Lové dans un grand coffret orné de coussin de velours, l’arc est là, en parfait état. Le bois qui le compose est aussi blanc que la neige et finement taillé. Orné de fleurs et végétaux, il me semble extrêmement fragile.
Réalisant que nous y sommes arrivés, que nous avons TROUVÉ L’ARC, je bondis de joie, poussant de petits cris de victoire qui résonnent dans toute la grotte, joyeusement accompagnée par Ylias. Nous dansons, nous sautons, nous fêtons cette trouvaille spectaculaire.
Une fois l’euphorie calmée, j’ai toujours du mal à réaliser notre exploit. Cet objet, recherché depuis tant d’années par de multiples personnes, c’est nous, NOUS qui l’avons.
(On l’a trouvé ! On l’a trou-vé ! Youhouu !)
- « Allez, vas-y. Toi d’abord. »
Ylias hésite encore un instant, comme s’il voulait graver à jamais ce moment dans sa mémoire. Délicatement, il prend l’objet entre ses mains.
- « Waouw ! Il est super léger ! Regarde ça ! »
Il me tend l’objet. J’ai peur de le briser. Avec précaution, je l’accueille entre mes doigts et le manipule doucement, le tournant dans tous les sens pour en observer les multiples détails.
- « Tu sais, il est incassable. Il est léger et semble fragile, mais il est solide comme la pierre. »
Le Taurion a beau m’en avertir, je prends toujours grand soin à manipuler l’arc. Sa taille est idéale, il n’est pas trop grand, pas trop encombrant. Mais suffisamment pour que les flèches soient puissantes. J’ai hâte de voir Ylias s’en servir pour découvrir avec lui toutes les possibilités d’une telle arme. Elle me fascine, littéralement.
- « Allez, t’as l’air tellement admirative que j’vais être sympa.

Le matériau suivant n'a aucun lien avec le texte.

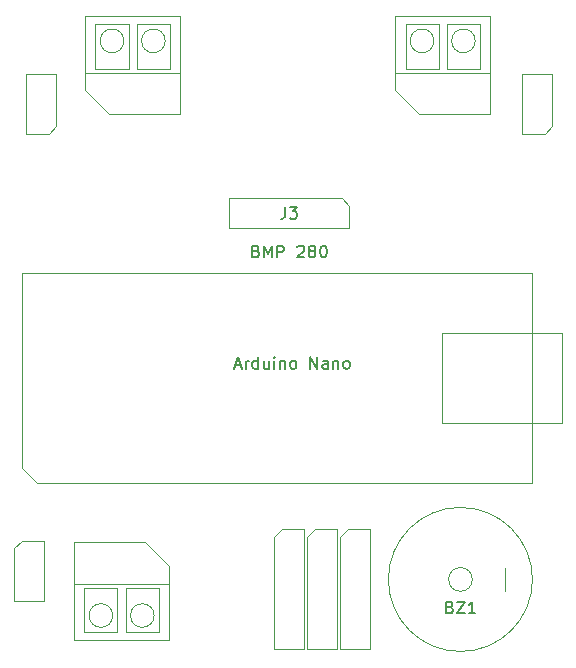
<source format=gbr>
%TF.GenerationSoftware,KiCad,Pcbnew,(6.0.1)*%
%TF.CreationDate,2022-02-20T18:55:47+01:00*%
%TF.ProjectId,NANOFC,4e414e4f-4643-42e6-9b69-6361645f7063,rev?*%
%TF.SameCoordinates,Original*%
%TF.FileFunction,AssemblyDrawing,Top*%
%FSLAX46Y46*%
G04 Gerber Fmt 4.6, Leading zero omitted, Abs format (unit mm)*
G04 Created by KiCad (PCBNEW (6.0.1)) date 2022-02-20 18:55:47*
%MOMM*%
%LPD*%
G01*
G04 APERTURE LIST*
%ADD10C,0.150000*%
%ADD11C,0.100000*%
G04 APERTURE END LIST*
D10*
%TO.C,BZ1*%
X188619047Y-113358571D02*
X188761904Y-113406190D01*
X188809523Y-113453809D01*
X188857142Y-113549047D01*
X188857142Y-113691904D01*
X188809523Y-113787142D01*
X188761904Y-113834761D01*
X188666666Y-113882380D01*
X188285714Y-113882380D01*
X188285714Y-112882380D01*
X188619047Y-112882380D01*
X188714285Y-112930000D01*
X188761904Y-112977619D01*
X188809523Y-113072857D01*
X188809523Y-113168095D01*
X188761904Y-113263333D01*
X188714285Y-113310952D01*
X188619047Y-113358571D01*
X188285714Y-113358571D01*
X189190476Y-112882380D02*
X189857142Y-112882380D01*
X189190476Y-113882380D01*
X189857142Y-113882380D01*
X190761904Y-113882380D02*
X190190476Y-113882380D01*
X190476190Y-113882380D02*
X190476190Y-112882380D01*
X190380952Y-113025238D01*
X190285714Y-113120476D01*
X190190476Y-113168095D01*
%TO.C,J3*%
X172180476Y-83208571D02*
X172323333Y-83256190D01*
X172370952Y-83303809D01*
X172418571Y-83399047D01*
X172418571Y-83541904D01*
X172370952Y-83637142D01*
X172323333Y-83684761D01*
X172228095Y-83732380D01*
X171847142Y-83732380D01*
X171847142Y-82732380D01*
X172180476Y-82732380D01*
X172275714Y-82780000D01*
X172323333Y-82827619D01*
X172370952Y-82922857D01*
X172370952Y-83018095D01*
X172323333Y-83113333D01*
X172275714Y-83160952D01*
X172180476Y-83208571D01*
X171847142Y-83208571D01*
X172847142Y-83732380D02*
X172847142Y-82732380D01*
X173180476Y-83446666D01*
X173513809Y-82732380D01*
X173513809Y-83732380D01*
X173990000Y-83732380D02*
X173990000Y-82732380D01*
X174370952Y-82732380D01*
X174466190Y-82780000D01*
X174513809Y-82827619D01*
X174561428Y-82922857D01*
X174561428Y-83065714D01*
X174513809Y-83160952D01*
X174466190Y-83208571D01*
X174370952Y-83256190D01*
X173990000Y-83256190D01*
X175704285Y-82827619D02*
X175751904Y-82780000D01*
X175847142Y-82732380D01*
X176085238Y-82732380D01*
X176180476Y-82780000D01*
X176228095Y-82827619D01*
X176275714Y-82922857D01*
X176275714Y-83018095D01*
X176228095Y-83160952D01*
X175656666Y-83732380D01*
X176275714Y-83732380D01*
X176847142Y-83160952D02*
X176751904Y-83113333D01*
X176704285Y-83065714D01*
X176656666Y-82970476D01*
X176656666Y-82922857D01*
X176704285Y-82827619D01*
X176751904Y-82780000D01*
X176847142Y-82732380D01*
X177037619Y-82732380D01*
X177132857Y-82780000D01*
X177180476Y-82827619D01*
X177228095Y-82922857D01*
X177228095Y-82970476D01*
X177180476Y-83065714D01*
X177132857Y-83113333D01*
X177037619Y-83160952D01*
X176847142Y-83160952D01*
X176751904Y-83208571D01*
X176704285Y-83256190D01*
X176656666Y-83351428D01*
X176656666Y-83541904D01*
X176704285Y-83637142D01*
X176751904Y-83684761D01*
X176847142Y-83732380D01*
X177037619Y-83732380D01*
X177132857Y-83684761D01*
X177180476Y-83637142D01*
X177228095Y-83541904D01*
X177228095Y-83351428D01*
X177180476Y-83256190D01*
X177132857Y-83208571D01*
X177037619Y-83160952D01*
X177847142Y-82732380D02*
X177942380Y-82732380D01*
X178037619Y-82780000D01*
X178085238Y-82827619D01*
X178132857Y-82922857D01*
X178180476Y-83113333D01*
X178180476Y-83351428D01*
X178132857Y-83541904D01*
X178085238Y-83637142D01*
X178037619Y-83684761D01*
X177942380Y-83732380D01*
X177847142Y-83732380D01*
X177751904Y-83684761D01*
X177704285Y-83637142D01*
X177656666Y-83541904D01*
X177609047Y-83351428D01*
X177609047Y-83113333D01*
X177656666Y-82922857D01*
X177704285Y-82827619D01*
X177751904Y-82780000D01*
X177847142Y-82732380D01*
X174656666Y-79452380D02*
X174656666Y-80166666D01*
X174609047Y-80309523D01*
X174513809Y-80404761D01*
X174370952Y-80452380D01*
X174275714Y-80452380D01*
X175037619Y-79452380D02*
X175656666Y-79452380D01*
X175323333Y-79833333D01*
X175466190Y-79833333D01*
X175561428Y-79880952D01*
X175609047Y-79928571D01*
X175656666Y-80023809D01*
X175656666Y-80261904D01*
X175609047Y-80357142D01*
X175561428Y-80404761D01*
X175466190Y-80452380D01*
X175180476Y-80452380D01*
X175085238Y-80404761D01*
X175037619Y-80357142D01*
%TO.C,A1*%
X170402857Y-92866666D02*
X170879047Y-92866666D01*
X170307619Y-93152380D02*
X170640952Y-92152380D01*
X170974285Y-93152380D01*
X171307619Y-93152380D02*
X171307619Y-92485714D01*
X171307619Y-92676190D02*
X171355238Y-92580952D01*
X171402857Y-92533333D01*
X171498095Y-92485714D01*
X171593333Y-92485714D01*
X172355238Y-93152380D02*
X172355238Y-92152380D01*
X172355238Y-93104761D02*
X172260000Y-93152380D01*
X172069523Y-93152380D01*
X171974285Y-93104761D01*
X171926666Y-93057142D01*
X171879047Y-92961904D01*
X171879047Y-92676190D01*
X171926666Y-92580952D01*
X171974285Y-92533333D01*
X172069523Y-92485714D01*
X172260000Y-92485714D01*
X172355238Y-92533333D01*
X173260000Y-92485714D02*
X173260000Y-93152380D01*
X172831428Y-92485714D02*
X172831428Y-93009523D01*
X172879047Y-93104761D01*
X172974285Y-93152380D01*
X173117142Y-93152380D01*
X173212380Y-93104761D01*
X173260000Y-93057142D01*
X173736190Y-93152380D02*
X173736190Y-92485714D01*
X173736190Y-92152380D02*
X173688571Y-92200000D01*
X173736190Y-92247619D01*
X173783809Y-92200000D01*
X173736190Y-92152380D01*
X173736190Y-92247619D01*
X174212380Y-92485714D02*
X174212380Y-93152380D01*
X174212380Y-92580952D02*
X174260000Y-92533333D01*
X174355238Y-92485714D01*
X174498095Y-92485714D01*
X174593333Y-92533333D01*
X174640952Y-92628571D01*
X174640952Y-93152380D01*
X175260000Y-93152380D02*
X175164761Y-93104761D01*
X175117142Y-93057142D01*
X175069523Y-92961904D01*
X175069523Y-92676190D01*
X175117142Y-92580952D01*
X175164761Y-92533333D01*
X175260000Y-92485714D01*
X175402857Y-92485714D01*
X175498095Y-92533333D01*
X175545714Y-92580952D01*
X175593333Y-92676190D01*
X175593333Y-92961904D01*
X175545714Y-93057142D01*
X175498095Y-93104761D01*
X175402857Y-93152380D01*
X175260000Y-93152380D01*
X176783809Y-93152380D02*
X176783809Y-92152380D01*
X177355238Y-93152380D01*
X177355238Y-92152380D01*
X178260000Y-93152380D02*
X178260000Y-92628571D01*
X178212380Y-92533333D01*
X178117142Y-92485714D01*
X177926666Y-92485714D01*
X177831428Y-92533333D01*
X178260000Y-93104761D02*
X178164761Y-93152380D01*
X177926666Y-93152380D01*
X177831428Y-93104761D01*
X177783809Y-93009523D01*
X177783809Y-92914285D01*
X177831428Y-92819047D01*
X177926666Y-92771428D01*
X178164761Y-92771428D01*
X178260000Y-92723809D01*
X178736190Y-92485714D02*
X178736190Y-93152380D01*
X178736190Y-92580952D02*
X178783809Y-92533333D01*
X178879047Y-92485714D01*
X179021904Y-92485714D01*
X179117142Y-92533333D01*
X179164761Y-92628571D01*
X179164761Y-93152380D01*
X179783809Y-93152380D02*
X179688571Y-93104761D01*
X179640952Y-93057142D01*
X179593333Y-92961904D01*
X179593333Y-92676190D01*
X179640952Y-92580952D01*
X179688571Y-92533333D01*
X179783809Y-92485714D01*
X179926666Y-92485714D01*
X180021904Y-92533333D01*
X180069523Y-92580952D01*
X180117142Y-92676190D01*
X180117142Y-92961904D01*
X180069523Y-93057142D01*
X180021904Y-93104761D01*
X179926666Y-93152380D01*
X179783809Y-93152380D01*
D11*
%TO.C,Pyro 2*%
X164900000Y-67750000D02*
X164900000Y-64000000D01*
X162100000Y-64000000D02*
X162100000Y-67750000D01*
X164900000Y-64000000D02*
X162100000Y-64000000D01*
X162100000Y-67750000D02*
X164900000Y-67750000D01*
X157750000Y-69600000D02*
X157750000Y-63300000D01*
X165750000Y-63300000D02*
X165750000Y-71600000D01*
X157750000Y-63300000D02*
X165750000Y-63300000D01*
X159750000Y-71600000D02*
X157750000Y-69600000D01*
X165750000Y-71600000D02*
X159750000Y-71600000D01*
X158600000Y-67750000D02*
X161400000Y-67750000D01*
X161400000Y-64000000D02*
X158600000Y-64000000D01*
X161400000Y-67750000D02*
X161400000Y-64000000D01*
X157750000Y-68100000D02*
X165750000Y-68100000D01*
X158600000Y-64000000D02*
X158600000Y-67750000D01*
X164500000Y-65400000D02*
G75*
G03*
X164500000Y-65400000I-1000000J0D01*
G01*
X161000000Y-65400000D02*
G75*
G03*
X161000000Y-65400000I-1000000J0D01*
G01*
%TO.C,Master ARM*%
X154270000Y-107730000D02*
X154270000Y-112810000D01*
X151730000Y-108365000D02*
X152365000Y-107730000D01*
X154270000Y-112810000D02*
X151730000Y-112810000D01*
X151730000Y-112810000D02*
X151730000Y-108365000D01*
X152365000Y-107730000D02*
X154270000Y-107730000D01*
%TO.C,BZ1*%
X193300000Y-112000000D02*
X193300000Y-110000000D01*
X190500000Y-111000000D02*
G75*
G03*
X190500000Y-111000000I-1000000J0D01*
G01*
X195600000Y-111000000D02*
G75*
G03*
X195600000Y-111000000I-6100000J0D01*
G01*
%TO.C,J3*%
X169910000Y-81270000D02*
X169910000Y-78730000D01*
X180070000Y-81270000D02*
X169910000Y-81270000D01*
X169910000Y-78730000D02*
X179435000Y-78730000D01*
X179435000Y-78730000D02*
X180070000Y-79365000D01*
X180070000Y-79365000D02*
X180070000Y-81270000D01*
%TO.C,GND*%
X179330000Y-107365000D02*
X179965000Y-106730000D01*
X179330000Y-116890000D02*
X179330000Y-107365000D01*
X181870000Y-106730000D02*
X181870000Y-116890000D01*
X179965000Y-106730000D02*
X181870000Y-106730000D01*
X181870000Y-116890000D02*
X179330000Y-116890000D01*
%TO.C,A1*%
X187960000Y-97780000D02*
X187960000Y-90160000D01*
X152400000Y-101590000D02*
X152400000Y-85080000D01*
X195580000Y-85080000D02*
X195580000Y-102860000D01*
X198120000Y-97780000D02*
X187960000Y-97780000D01*
X195580000Y-102860000D02*
X153670000Y-102860000D01*
X187960000Y-90160000D02*
X198120000Y-90160000D01*
X153670000Y-102860000D02*
X152400000Y-101590000D01*
X198120000Y-90160000D02*
X198120000Y-97780000D01*
X152400000Y-85080000D02*
X195580000Y-85080000D01*
%TO.C,P1 Arm*%
X194730000Y-68190000D02*
X197270000Y-68190000D01*
X196635000Y-73270000D02*
X194730000Y-73270000D01*
X197270000Y-68190000D02*
X197270000Y-72635000D01*
X197270000Y-72635000D02*
X196635000Y-73270000D01*
X194730000Y-73270000D02*
X194730000Y-68190000D01*
%TO.C,V+*%
X176530000Y-107365000D02*
X177165000Y-106730000D01*
X179070000Y-116890000D02*
X176530000Y-116890000D01*
X177165000Y-106730000D02*
X179070000Y-106730000D01*
X179070000Y-106730000D02*
X179070000Y-116890000D01*
X176530000Y-116890000D02*
X176530000Y-107365000D01*
%TO.C,Pyro 1*%
X191150000Y-64000000D02*
X188350000Y-64000000D01*
X187650000Y-67750000D02*
X187650000Y-64000000D01*
X184000000Y-68100000D02*
X192000000Y-68100000D01*
X184850000Y-64000000D02*
X184850000Y-67750000D01*
X187650000Y-64000000D02*
X184850000Y-64000000D01*
X188350000Y-67750000D02*
X191150000Y-67750000D01*
X186000000Y-71600000D02*
X184000000Y-69600000D01*
X192000000Y-63300000D02*
X192000000Y-71600000D01*
X184000000Y-63300000D02*
X192000000Y-63300000D01*
X191150000Y-67750000D02*
X191150000Y-64000000D01*
X184000000Y-69600000D02*
X184000000Y-63300000D01*
X184850000Y-67750000D02*
X187650000Y-67750000D01*
X192000000Y-71600000D02*
X186000000Y-71600000D01*
X188350000Y-64000000D02*
X188350000Y-67750000D01*
X187250000Y-65400000D02*
G75*
G03*
X187250000Y-65400000I-1000000J0D01*
G01*
X190750000Y-65400000D02*
G75*
G03*
X190750000Y-65400000I-1000000J0D01*
G01*
%TO.C,Power in*%
X157660000Y-111705000D02*
X157660000Y-115455000D01*
X160460000Y-111705000D02*
X157660000Y-111705000D01*
X161160000Y-115455000D02*
X163960000Y-115455000D01*
X164810000Y-109855000D02*
X164810000Y-116155000D01*
X162810000Y-107855000D02*
X164810000Y-109855000D01*
X157660000Y-115455000D02*
X160460000Y-115455000D01*
X164810000Y-116155000D02*
X156810000Y-116155000D01*
X161160000Y-111705000D02*
X161160000Y-115455000D01*
X164810000Y-111355000D02*
X156810000Y-111355000D01*
X163960000Y-111705000D02*
X161160000Y-111705000D01*
X160460000Y-115455000D02*
X160460000Y-111705000D01*
X156810000Y-116155000D02*
X156810000Y-107855000D01*
X156810000Y-107855000D02*
X162810000Y-107855000D01*
X163960000Y-115455000D02*
X163960000Y-111705000D01*
X163560000Y-114055000D02*
G75*
G03*
X163560000Y-114055000I-1000000J0D01*
G01*
X160060000Y-114055000D02*
G75*
G03*
X160060000Y-114055000I-1000000J0D01*
G01*
%TO.C,P2 Arm*%
X152730000Y-73270000D02*
X152730000Y-68190000D01*
X155270000Y-68190000D02*
X155270000Y-72635000D01*
X152730000Y-68190000D02*
X155270000Y-68190000D01*
X154635000Y-73270000D02*
X152730000Y-73270000D01*
X155270000Y-72635000D02*
X154635000Y-73270000D01*
%TO.C,SIG*%
X174365000Y-106730000D02*
X176270000Y-106730000D01*
X173730000Y-116890000D02*
X173730000Y-107365000D01*
X173730000Y-107365000D02*
X174365000Y-106730000D01*
X176270000Y-106730000D02*
X176270000Y-116890000D01*
X176270000Y-116890000D02*
X173730000Y-116890000D01*
%TD*%
M02*

</source>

Je prends les torches, et tu portes l’arc jusqu’à la grotte dans laquelle nous dormirons. Ne restons pas ici. »
L’elfe parlait d’un air moqueur, en me faisant un clin d’œil. C’est sans doute idiot, mais je suis heureuse, oui, et fière, de pouvoir l’apporter dans notre refuge improvisé. Il ne faut cependant pas que je donne trop raison à Ylias et une petite pique se doit d’être rétorquée.
- « Gnagnagna ! Moque-toi seulement ! Comme si tu n’étais pas en extase, toi ! Avoue que tu ne tiens pas en place et que tu rêves de l’essayer ! »
Un large sourire me prouvant que j’avais raison illumine sa figure. Puis, il se met en route, premier à remonter le long tunnel glissant menant vers la salle de l’entrée de la grotte. Le trajet de la remontée me semble moins long que la descente. Nous apercevons enfin l’entrée, donnant sur un ciel toujours aussi sombre, lacéré d’éclairs blancs, éclairant le temps de quelques secondes l’ensemble de la côte. La pluie tombe à violemment, il règne dans la grotte un boucan infernal.